Bamford was 30 years old, and a captain in the Royal Marine Light Infantry during the First World War, when the following deed took place for which he was awarded the Victoria Cross (VC).

Captain Edward Bamford's Victoria Cross citation was published in the London Gazette, 23 July 1918:

For conspicuous gallantry at Zeebrugge, April 1918. This officer landed on the Mole from "Vindictive" with Nos. 5, 7 & 8 platoons of the Marine Storming Force in the face of great difficulties. When on the Mole under heavy fire, he displayed the greatest initiative in the command of his company, and by his total disregard of danger, showed a magnificent example to his men. He first established a strong point on the right of the disembarkation, and when that was safe, led an assault on a battery to the left with the utmost coolness and valour. Captain Bamford was selected by the officers of the R.M.A & R.M.L.I detachments to receive the Victoria Cross under Rule 13 of the Royal Warrant, dated 26 January 1856.

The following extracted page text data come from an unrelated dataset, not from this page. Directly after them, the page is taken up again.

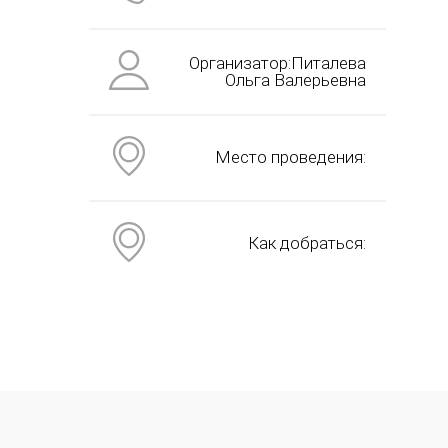
Организатор:Питалева
Ольга Валерьевна
Место проведения:
Как добраться: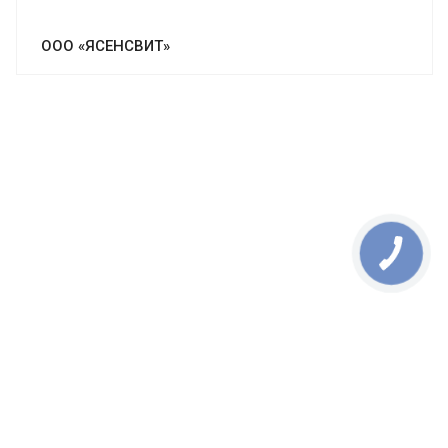
ООО «ЯСЕНСВИТ»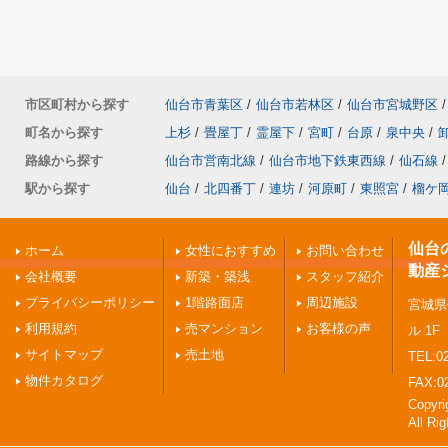
市区町村から探す
仙台市青葉区
/
仙台市若林区
/
仙台市宮城野区
/
町名から探す
上杉
/
畳屋丁
/
霊屋下
/
宮町
/
台原
/
泉中央
/
路線から探す
仙台市営南北線
/
仙台市地下鉄東西線
/
仙石線
/
駅から探す
仙台
/
北四番丁
/
連坊
/
河原町
/
東照宮
/
榴ケ
仙台
ホーム
女性におすすめ
お問い合わせ
動産
会社概要
新築・築浅
スタッフ紹介
プライバシーポリシー
1階路面店
周辺施設
宮城県
利用規約
売マンション
お客様の声
ル 1F
サイトマップ
売土地
TEL:02
物件カタログ
FAX:0
Copy
All Ri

As with several First World War actions where so many officers and ranks distinguished themselves, such as "The Six VCs Before Breakfast" won by the Lancashire Fusiliers at Gallipoli, the Royal Marines Zeebrugge VCs were awarded by ballot, whereby those involved in the action voted for whom they deemed to merit the award.

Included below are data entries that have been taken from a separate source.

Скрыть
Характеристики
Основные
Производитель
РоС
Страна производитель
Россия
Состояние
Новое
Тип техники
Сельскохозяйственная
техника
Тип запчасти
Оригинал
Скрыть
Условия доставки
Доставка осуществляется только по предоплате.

Apart from the Victoria Cross and Distinguished Service Order, Bamford also received the Russian Order of Saint Anna, 3rd Class with Swords on 5 June 1917, the French Legion of Honour on 23 May 1919, the Japanese Order of the Rising Sun, 4th Class in August 1921, the 1914/15 Star, British War Medal and Victory Medal. He later achieved the rank of major.

==Death and legacy==
Bamford died of pneumonia on 30 September 1928 aboard HMS Cumberland en route to Hong Kong, where he held the appointment of Instructor of Small Arms and Musketry Officer at Hong Kong. A 1930s photograph in the RM Museum shows a picture of his grave and headstone. All remaining cemeteries containing "foreigners" were destroyed in the Cultural Revolution. Bubbling Well Road Cemetery is now Jing'an Park.

Memorials to Bamford are in the Depot Church in Deal and there is a Bamford House in the RM Barrack at Eastney. On 3 April 2004, the Royal Marines presented a plaque in his memory to the Officials of Zeebrugge. His Victoria Cross is displayed at the Royal Marines Museum in Southsea, England.

An obituary for Bamford in The Shirburnian, the Sherborne School magazine, in December 1928 noted: "He won his V.C. as a leader of the landing party from the Vindictive on the Zeebrugge Mole on St. George's Day, 1918, and he will always be remembered as one of the outstanding heroes of that most gallant adventure ... In him Sherborne mourns one of her most distinguished sons."